● **TASK REQUIREMENTS**
Give back each line of the data exactly as it reads, minus the pictures.

● **SUPPLIED DATA**

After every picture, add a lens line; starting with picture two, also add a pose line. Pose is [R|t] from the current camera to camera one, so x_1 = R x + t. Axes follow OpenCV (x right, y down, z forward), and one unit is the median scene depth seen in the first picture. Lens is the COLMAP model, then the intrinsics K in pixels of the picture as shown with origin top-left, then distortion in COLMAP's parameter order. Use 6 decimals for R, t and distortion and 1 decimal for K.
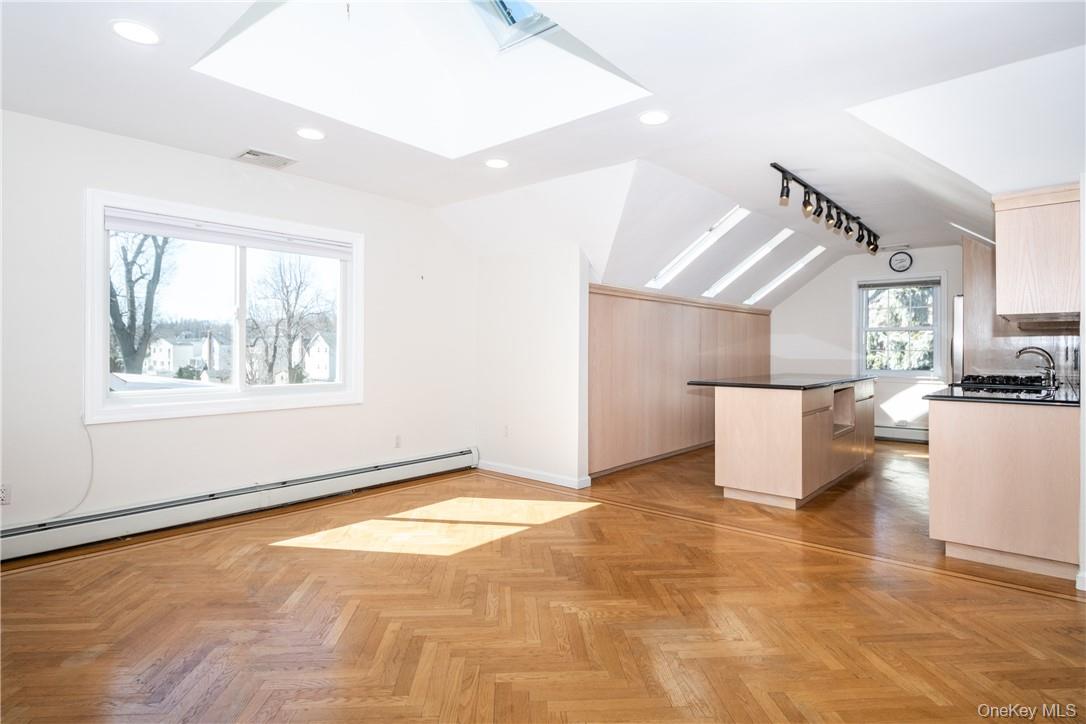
lens RADIAL K [[595.4, 0, 561.2], [0, 595.4, 359.5], [0, 0, 1]] dist [0.001259, -0.000839]
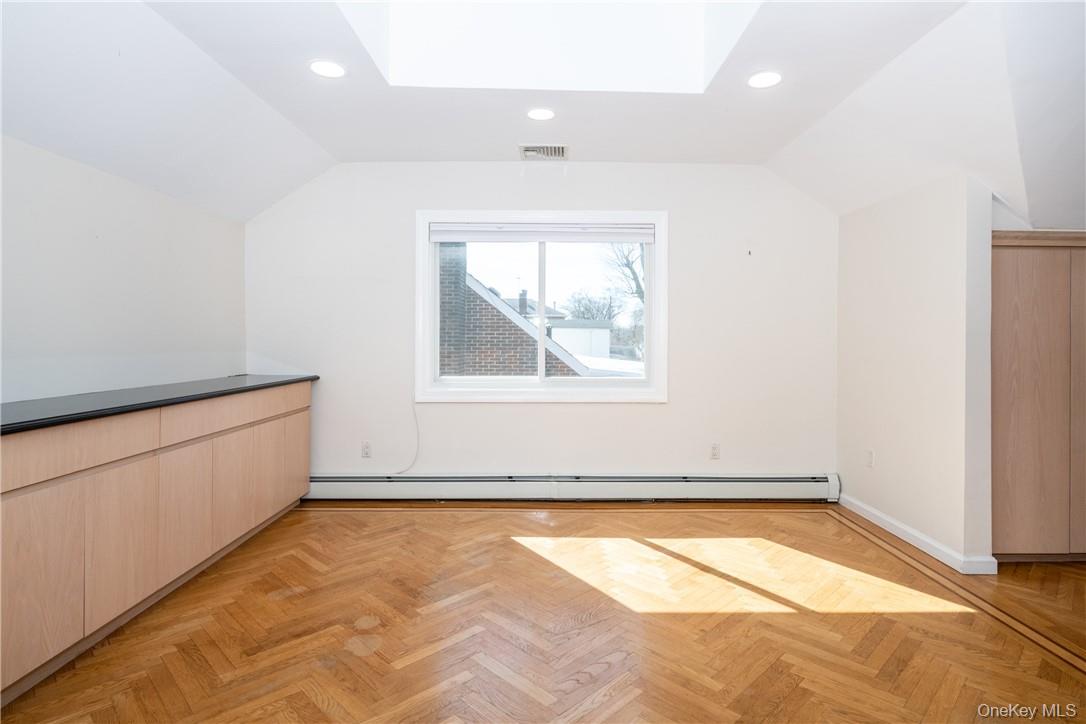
lens RADIAL K [[595.9, 0, 537.4], [0, 595.9, 343.1], [0, 0, 1]] dist [0.001007, -0.003843]
pose [[0.641093, 0.004134, -0.767452, 0.271557], [-0.015359, 0.999854, -0.007445, -0.006524], [0.767309, 0.016560, 0.641063, 0.352431]]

● **OUTPUT BELOW**
After every picture, add a lens line; starting with picture two, also add a pose line. Pose is [R|t] from the current camera to camera one, so x_1 = R x + t. Axes follow OpenCV (x right, y down, z forward), and one unit is the median scene depth seen in the first picture. Lens is the COLMAP model, then the intrinsics K in pixels of the picture as shown with origin top-left, then distortion in COLMAP's parameter order. Use 6 decimals for R, t and distortion and 1 decimal for K.
lens RADIAL K [[595.4, 0, 561.2], [0, 595.4, 359.5], [0, 0, 1]] dist [0.001259, -0.000839]
lens RADIAL K [[595.9, 0, 537.4], [0, 595.9, 343.1], [0, 0, 1]] dist [0.001007, -0.003843]
pose [[0.641093, 0.004134, -0.767452, 0.271557], [-0.015359, 0.999854, -0.007445, -0.006524], [0.767309, 0.016560, 0.641063, 0.352431]]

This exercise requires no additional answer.